*** Opening of Selected extract ***

Django Task Queue

My django app needs to periodically fetch and process data from a 3rd party api. I need a task queue.

Celery is the big dog. It's well worth a look. It's great but I'm not going to use it. django-background-tasks is a simpler option. It uses a relational database to store the jobs and cron as the scheduler. It can get the job done but I'm not going to use it either.

I'm going to use a combination of redis, python-rq, and rq-scheduler. For me python-rq hits the sweet spot between complexity and flexibility.

Redis is a rock solid in-memory data structure store. It has data structures like lists and hashes, and commands like rpush, lpop, blpop that make it an excellent choice for implementing queues. Python-rq implements a simple api to queue jobs and run them using workers. Jobs are python function that are pickled, given an id, and stored in a redis hash. The id is then added to a redis list. Workers are python processes that run jobs by popping an id from the list, unpickling the function, fork()ing, and then executing the function.

The api is small and clean. I create a queue instance with the Queue() api passing it the redis connection. I then enqueue a job onto the queue with the Queue.enqueue() api. I then run the command line script rq worker that pops jobs from queues, fork()'s and executes them. I can even create a custom worker classes if I need different behavior from rq worker.

It is instructive to get this all going outside of django.

Queue Example (OS X)

*** Close of Selected extract ***

__Required tasks__:
a) Copy every line of the listing below, leaving out any picture.
b) Resume the Django task queue post above, picking up right after its last line.

*** Opening of The data ***

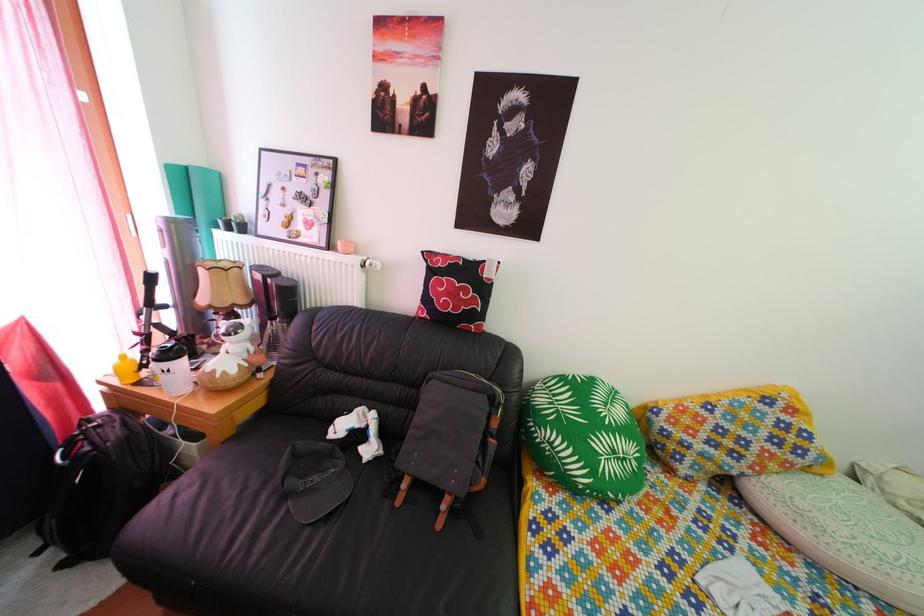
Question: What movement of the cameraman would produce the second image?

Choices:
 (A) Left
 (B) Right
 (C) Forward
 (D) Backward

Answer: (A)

*** Close of The data ***

__Per-task answers__:
a)
Question: What movement of the cameraman would produce the second image?

Choices:
 (A) Left
 (B) Right
 (C) Forward
 (D) Backward

Answer: (A)

b)
  1. Install redis with % brew install redis
  2. Start redis with the default settings in a new terminal window % redis-server
  3. Create a new pyenv environment for playing with python-rq and redis
  4. % mkdir redis
    % cd redis
    % pyenv virtualenv redis
    % pyenv local redis
    % pip install rq
    % pip install rq-scheduler
    
  5. Create a module called work.py containing a function that will be performed by the job:
  6. # Get the n'th number in the Fibonacci sequence
    
    def fib(n):  
        a, b = 1, 1
        for i in range(n - 1):
            a, b = b, a + b
        return a
    
  7. Create a module called jobs.py containing code to enqueue a job:
    import time
    
    from rq import Queue  
    from redis import Redis
    
    from work import fib
    
    
    def queue_job():  
        # Tell rq to connect to redis on the default port and use the default queue
        redis_conn = Redis()
        q = Queue(connection=redis_conn)
    
        # Enqueue a job to calculate the 100th Fibonacci number
        job = q.enqueue(fib, 100)
    
        # Print the job.result immediately after enqueuing. 'None' means the job hasn't finished.
        print(job.result)   # => None
    
        # Now, wait a few seconds, until the worker is finished
        time.sleep(3)
        print(job.result)   # => 354224848179261915075
    
    
    if __name__ == '__main__':  
        queue_job()
    
  8. Start rq's worker process in a new terminal window % rq worker
  9. Create a new terminal window and arrange it so you can see it and the terminal window created in step 6. Run jobs.py to enqueue the jobs with % python jobs.py.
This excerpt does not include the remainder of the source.